*** Opening Text segment ***

Next, the autoconfiguration module 10 utilizes a template file 12, 13, 14 to produce for at least one of the affected hardware network interfaces 2, 3, 4, 5 a configuration description 18 that comprises a first partial configuration description 19 for at least one communication container 21, 22, 25, which comprises at least one application via which network functions can be provided, and a second partial configuration description for network functions for connecting the at least one communication container 21, 22, 25 to the at least one affected hardware network interface 2, 3, 4, 5, as indicated in step 230.

Next, executing the configuration description is executed to configure the system 1 in accordance therewith, the at least one communication container 21, 22, 25 being generated and connected to the at least one affected hardware interface 2, 3, 4, 5, as indicated in step 240.

Thus, while there have been shown, described and pointed out fundamental novel features of the invention as applied to a preferred embodiment thereof, it will be understood that various omissions and substitutions and changes in the form and details of the methods described and the devices illustrated, and in their operation, may be made by those skilled in the art without departing from the spirit of the invention. For example, it is expressly intended that all combinations of those elements and/or method steps which perform substantially the same function in substantially the same way to achieve the same results are within the scope of the invention. Moreover, it should be recognized that structures and/or elements and/or method steps shown and/or described in connection with any disclosed form or embodiment of the invention may be incorporated in any other disclosed or described or suggested form or embodiment as a general matter of design choice. It is the intention, therefore, to be limited only as indicated by the scope of the claims appended hereto.

Claims

1.-24. (canceled)

25. A method for automatically configuring a system, the method comprising:

performing, during at least one of (i) startup of the system and (ii) ongoing operation of the system, monitoring of the system to ascertain what physical or virtual hardware network interfaces the system includes;
communicating to an autoconfiguration module of the system together with information about at least one of (i) a type of affected hardware network interface and (ii) a networkconnected or needing to be connected to said hardware network interface, if at least one of (i) a physical or virtual hardware network interface is detected for a first time on startup of the system and (ii) a physical or virtual hardware network interface appears or disappears during operation of the system;
utilizing, by the autoconfiguration module, a template file to produce for at least one of the affected hardware network interfaces a configuration description which comprises a first partial configuration description for at least one communication container, which comprises at least one application via which network functions can be provided, and a second partial configuration description for network functions for connecting the at least one communication container to the at least one affected hardware network interface; and
executing the configuration description to configure the system in accordance therewith, the at least one communication container being generated and connected to the at least one affected hardware interface.

26. The method as claimed in claim 25, wherein the configuration description is obtained by virtue of at least one wildcard provided in the template file being replaced with at least one parameter associated with the affected hardware network interface.

27. The method as claimed in claim 25, wherein the template file is selected from a plurality of different template files.

28. The method as claimed in claim 26, wherein the template file is selected from a plurality of different template files.

*** Closing Text segment ***
*** Opening Source material ***

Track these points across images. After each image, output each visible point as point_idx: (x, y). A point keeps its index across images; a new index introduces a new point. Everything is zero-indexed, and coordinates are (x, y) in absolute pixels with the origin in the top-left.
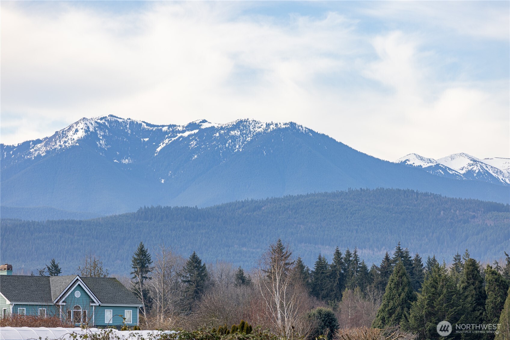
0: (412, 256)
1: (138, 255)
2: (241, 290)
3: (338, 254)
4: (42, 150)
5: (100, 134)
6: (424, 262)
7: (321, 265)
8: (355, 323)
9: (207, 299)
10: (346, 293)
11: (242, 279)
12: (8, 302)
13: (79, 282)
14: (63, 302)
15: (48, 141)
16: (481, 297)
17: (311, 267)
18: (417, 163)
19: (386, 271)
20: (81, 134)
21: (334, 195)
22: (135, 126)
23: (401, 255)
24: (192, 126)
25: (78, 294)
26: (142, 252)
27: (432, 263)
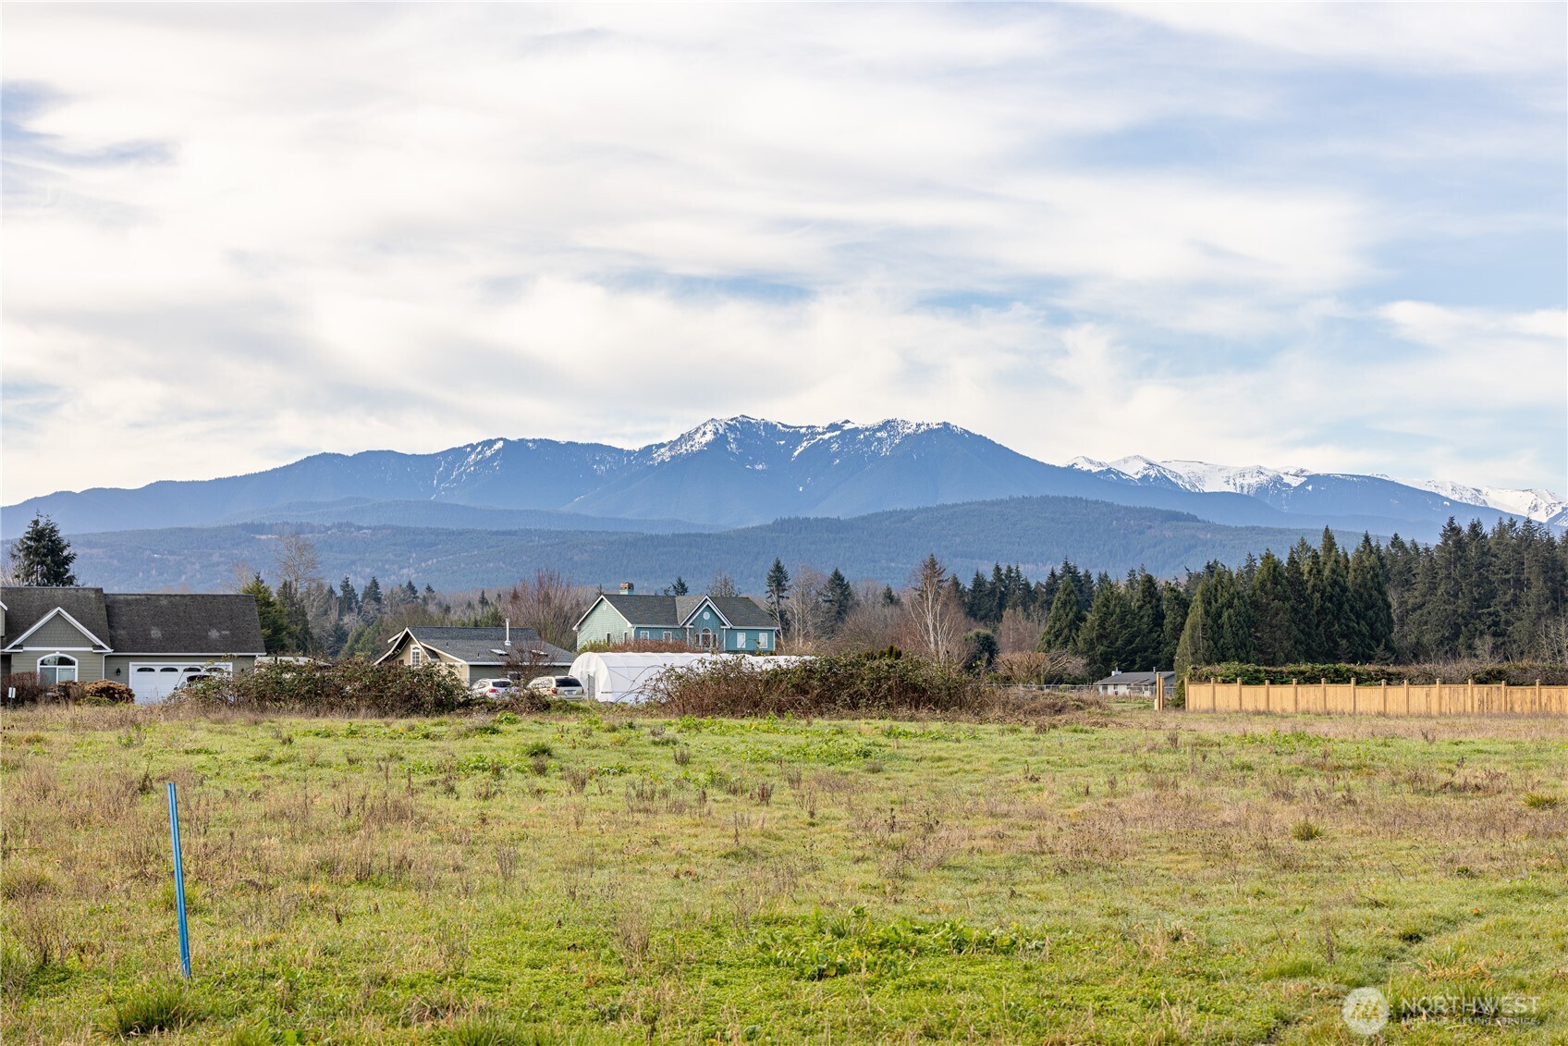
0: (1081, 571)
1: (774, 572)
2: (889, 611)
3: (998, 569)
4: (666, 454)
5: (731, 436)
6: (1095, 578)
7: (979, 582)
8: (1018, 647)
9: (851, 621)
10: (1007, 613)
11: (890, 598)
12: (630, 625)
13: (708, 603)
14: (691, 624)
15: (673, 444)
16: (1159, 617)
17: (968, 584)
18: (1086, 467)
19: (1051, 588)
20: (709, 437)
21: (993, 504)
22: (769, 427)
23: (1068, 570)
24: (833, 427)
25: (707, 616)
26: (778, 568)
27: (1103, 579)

*** Closing Source material ***
*** Opening Source material ***

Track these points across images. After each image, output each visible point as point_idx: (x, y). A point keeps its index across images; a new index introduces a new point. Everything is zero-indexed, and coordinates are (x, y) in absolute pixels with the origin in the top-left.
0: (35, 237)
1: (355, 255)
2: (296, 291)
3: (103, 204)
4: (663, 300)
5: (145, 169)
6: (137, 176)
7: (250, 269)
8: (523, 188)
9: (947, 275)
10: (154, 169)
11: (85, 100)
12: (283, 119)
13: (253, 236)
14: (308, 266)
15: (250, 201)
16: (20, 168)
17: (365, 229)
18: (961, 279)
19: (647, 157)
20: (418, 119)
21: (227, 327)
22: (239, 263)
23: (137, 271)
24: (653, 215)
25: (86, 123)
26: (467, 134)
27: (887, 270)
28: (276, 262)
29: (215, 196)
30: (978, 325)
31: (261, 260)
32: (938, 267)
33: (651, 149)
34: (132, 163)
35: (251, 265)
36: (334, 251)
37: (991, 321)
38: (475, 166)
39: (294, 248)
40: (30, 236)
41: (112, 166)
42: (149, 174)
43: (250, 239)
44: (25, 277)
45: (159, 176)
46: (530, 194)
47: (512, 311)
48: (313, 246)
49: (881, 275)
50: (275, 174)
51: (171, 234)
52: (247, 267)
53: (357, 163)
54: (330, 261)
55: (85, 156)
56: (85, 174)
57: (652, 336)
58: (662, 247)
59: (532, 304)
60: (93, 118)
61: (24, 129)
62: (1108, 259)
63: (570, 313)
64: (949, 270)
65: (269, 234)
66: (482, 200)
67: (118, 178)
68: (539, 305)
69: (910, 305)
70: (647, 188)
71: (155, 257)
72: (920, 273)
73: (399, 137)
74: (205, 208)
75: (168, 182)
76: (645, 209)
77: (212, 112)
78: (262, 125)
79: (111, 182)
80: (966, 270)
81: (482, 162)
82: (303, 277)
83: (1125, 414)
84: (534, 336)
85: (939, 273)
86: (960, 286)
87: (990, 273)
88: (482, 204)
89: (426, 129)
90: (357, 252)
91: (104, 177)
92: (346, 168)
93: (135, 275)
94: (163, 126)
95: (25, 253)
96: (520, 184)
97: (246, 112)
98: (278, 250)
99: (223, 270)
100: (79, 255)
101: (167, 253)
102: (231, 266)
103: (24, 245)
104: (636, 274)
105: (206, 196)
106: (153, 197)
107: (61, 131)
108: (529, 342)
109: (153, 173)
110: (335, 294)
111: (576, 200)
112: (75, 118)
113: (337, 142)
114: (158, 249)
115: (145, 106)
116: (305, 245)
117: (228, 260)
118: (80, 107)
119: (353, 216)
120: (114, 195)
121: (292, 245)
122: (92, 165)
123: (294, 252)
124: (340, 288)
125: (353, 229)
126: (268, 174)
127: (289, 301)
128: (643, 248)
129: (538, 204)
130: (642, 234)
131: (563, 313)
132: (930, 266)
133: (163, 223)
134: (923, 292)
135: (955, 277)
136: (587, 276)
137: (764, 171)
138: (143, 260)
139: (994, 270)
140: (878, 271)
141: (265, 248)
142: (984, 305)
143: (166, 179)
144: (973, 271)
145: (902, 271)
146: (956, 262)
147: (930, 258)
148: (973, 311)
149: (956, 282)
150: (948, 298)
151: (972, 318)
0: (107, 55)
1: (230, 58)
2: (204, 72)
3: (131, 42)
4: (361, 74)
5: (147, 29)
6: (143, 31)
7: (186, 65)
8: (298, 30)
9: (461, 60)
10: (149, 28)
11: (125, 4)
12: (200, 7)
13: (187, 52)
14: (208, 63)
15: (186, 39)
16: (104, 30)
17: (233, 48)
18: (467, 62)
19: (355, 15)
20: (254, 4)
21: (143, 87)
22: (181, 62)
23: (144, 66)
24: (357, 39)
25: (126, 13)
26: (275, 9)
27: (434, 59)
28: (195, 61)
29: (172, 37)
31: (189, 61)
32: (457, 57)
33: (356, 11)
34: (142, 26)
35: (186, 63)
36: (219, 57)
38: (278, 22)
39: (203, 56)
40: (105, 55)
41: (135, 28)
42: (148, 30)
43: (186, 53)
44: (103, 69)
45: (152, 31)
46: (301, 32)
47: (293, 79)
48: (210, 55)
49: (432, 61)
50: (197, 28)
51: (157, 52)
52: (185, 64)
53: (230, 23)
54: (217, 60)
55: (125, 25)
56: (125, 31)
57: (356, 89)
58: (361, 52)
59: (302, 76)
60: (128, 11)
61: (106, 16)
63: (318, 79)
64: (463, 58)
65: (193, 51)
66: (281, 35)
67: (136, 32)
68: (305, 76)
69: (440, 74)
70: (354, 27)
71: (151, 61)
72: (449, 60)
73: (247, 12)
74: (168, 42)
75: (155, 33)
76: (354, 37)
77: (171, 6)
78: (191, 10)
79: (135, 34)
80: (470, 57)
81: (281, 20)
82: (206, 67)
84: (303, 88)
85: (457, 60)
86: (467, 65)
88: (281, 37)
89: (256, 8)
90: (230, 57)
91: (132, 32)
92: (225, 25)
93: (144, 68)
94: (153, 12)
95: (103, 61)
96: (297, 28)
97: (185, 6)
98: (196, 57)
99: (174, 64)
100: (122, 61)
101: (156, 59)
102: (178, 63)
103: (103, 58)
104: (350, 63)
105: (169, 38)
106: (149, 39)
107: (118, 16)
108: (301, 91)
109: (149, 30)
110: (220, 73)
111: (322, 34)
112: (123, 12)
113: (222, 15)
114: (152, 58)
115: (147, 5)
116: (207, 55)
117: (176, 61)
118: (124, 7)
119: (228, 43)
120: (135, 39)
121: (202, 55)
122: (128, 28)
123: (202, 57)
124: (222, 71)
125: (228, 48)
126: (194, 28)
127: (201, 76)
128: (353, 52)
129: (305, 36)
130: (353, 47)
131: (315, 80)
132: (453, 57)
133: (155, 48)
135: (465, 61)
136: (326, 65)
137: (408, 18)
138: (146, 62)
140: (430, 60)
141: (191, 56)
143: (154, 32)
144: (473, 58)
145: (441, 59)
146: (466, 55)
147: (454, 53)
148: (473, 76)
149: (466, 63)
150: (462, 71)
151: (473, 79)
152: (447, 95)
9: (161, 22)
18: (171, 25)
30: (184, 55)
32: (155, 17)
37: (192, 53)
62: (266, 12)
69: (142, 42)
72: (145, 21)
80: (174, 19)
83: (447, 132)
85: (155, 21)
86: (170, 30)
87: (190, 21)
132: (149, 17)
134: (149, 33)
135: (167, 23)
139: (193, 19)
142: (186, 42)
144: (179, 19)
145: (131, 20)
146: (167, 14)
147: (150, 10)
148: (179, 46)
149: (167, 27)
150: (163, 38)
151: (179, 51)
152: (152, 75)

*** Closing Source material ***
*** Opening Source material ***

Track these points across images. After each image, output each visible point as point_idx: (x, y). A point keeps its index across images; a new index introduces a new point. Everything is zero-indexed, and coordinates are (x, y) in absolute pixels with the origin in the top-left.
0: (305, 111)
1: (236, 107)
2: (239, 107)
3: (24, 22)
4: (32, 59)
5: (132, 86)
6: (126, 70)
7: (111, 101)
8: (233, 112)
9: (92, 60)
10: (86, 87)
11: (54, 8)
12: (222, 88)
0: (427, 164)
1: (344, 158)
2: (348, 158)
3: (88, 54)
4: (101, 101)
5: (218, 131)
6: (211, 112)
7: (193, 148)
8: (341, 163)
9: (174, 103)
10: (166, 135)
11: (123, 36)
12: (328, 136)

*** Closing Source material ***

* [Task item A]
According to the patent text on automatic system configuration, how is the configuration description obtained in claim 26?
* [Task item B]
Continue the patent text on automatic system configuration, starting after its final claim.

* [Exercise result A]
At least one wildcard provided in the template file is replaced with at least one parameter associated with the affected hardware network interface.

* [Exercise result B]
29. The method as claimed in claim 27, wherein the selection is made based on filter rules contained in the template files.

30. The method as claimed in claim 27, wherein at least one of:

(i) at least one template file is stored for multiple types of physical and/or virtual hardware network interface that the system can have, and
(ii) at least one template file is stored in each case for at least three different types of physical and/or virtual hardware network interfaces.

31. The method as claimed in claim 29, wherein at least one of:

(i) at least one template file is stored for multiple types of physical and/or virtual hardware network interface that the system can have, and
(ii) at least one template file is stored in each case for at least three different types of physical and/or virtual hardware network interfaces.

32. The method as claimed in claim 25, wherein at least one of (i) the detection of a physical or virtual hardware network interface for the first time on startup of the system and (ii) the appearance and/or disappearance of a physical or virtual hardware network interface during operation of the system is communicated to the autoconfiguration module by virtue of an operating system that runs on the system reporting an applicable event to the autoconfiguration module.

33. The method as claimed in claim 25, wherein the at least one communication container is generated by a container controller module of the system.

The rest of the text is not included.